Canadian housing & economic performance


  • Housing activity had been moderating, but appears to be regaining strength, notably in resales

  • Canada’s economy grew by about 5.5% in the third quarter, in line with expectations and bringing the level of GDP to about “1.5% below the last quarter of 2019, before the pandemic began”

  • Third-quarter 2021 GDP growth was led by a rebound in consumption, particularly services, as restrictions were further eased and higher vaccination rates improved confidence

  • Persistent supply bottlenecks continued to inhibit growth in other components of GDP, including non-commodity exports and business investment

  • Recent indicators suggest the economy had considerable momentum heading into Q4

  • Broad-based job gains in recent months have brought the employment rate “essentially back” to its pre-pandemic level

  • Job vacancies remain elevated and wage growth has picked up

  • Devastating floods in British Columbia and uncertainties arising from the Omicron (COVID-19) variant “could weigh on growth” by compounding supply chain disruptions and reducing demand for some services


Global economy


  • The global economy continues to recover from the effects of COVID-19

  • Economic growth in the United States has accelerated, led by consumption, while growth in some other regions is moderating after a strong third quarter

  • Inflation has increased further in many countries, reflecting strong demand for goods amid ongoing supply disruptions

  • Omicron has prompted a tightening of travel restrictions in many countries and a decline in oil prices, and “injected renewed uncertainty”
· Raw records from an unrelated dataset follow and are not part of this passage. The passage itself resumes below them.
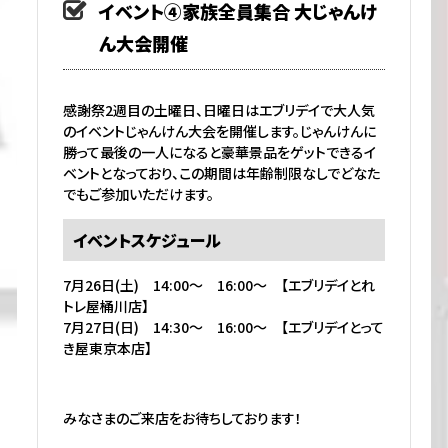
イベント④家族全員集合 大じゃんけ
ん大会開催
感謝祭2週目の土曜日、日曜日はエブリデイで大人気
のイベントじゃんけん大会を開催します。じゃんけんに
勝って最後の一人になると豪華景品をゲットできるイ
ベントとなっており、この期間は年齢制限なしでどなた
でもご参加いただけます。
イベントスケジュール
7月26日(土) 14:00～ 16:00～ 【エブリデイとれ
トレ屋桶川店】
7月27日(日) 14:30～ 16:00～ 【エブリデイとって
き屋東京本店】
みなさまのご来店をお待ちしております！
  • Accommodative financial conditions are still supporting economic activity


Outlook: Stimulus continues


The Bank continues to expect CPI inflation to remain elevated in the first half of 2022 and ease back towards 2% in the second half of next year.


The Bank’s Governing Council noted that in view of ongoing excess capacity, the economy continues to require “considerable monetary policy support.” Accordingly, it remains committed to holding its policy interest rate at the effective lower bound until economic slack is absorbed so that the Bank’s 2% inflation target is sustainably achieved.


In the Bank’s October projection, the inflation target would be sustainably achieved “sometime” in the middle quarters of 2022. It did not provide further updates to this timing. Consequently, the market is left to speculate about when rates will rise.

The Bank did note, however, that it will continue to provide the “appropriate degree of monetary policy stimulus” to support the recovery and achieve its inflation target.


Time to borrow


With the benchmark rate unchanged – for now – but signs of a coming shift in monetary policy, it pays to think proactively about your property financing plans for 2022. January 26, 2022 is the Bank of Canada’s next scheduled touch point on monetary policy.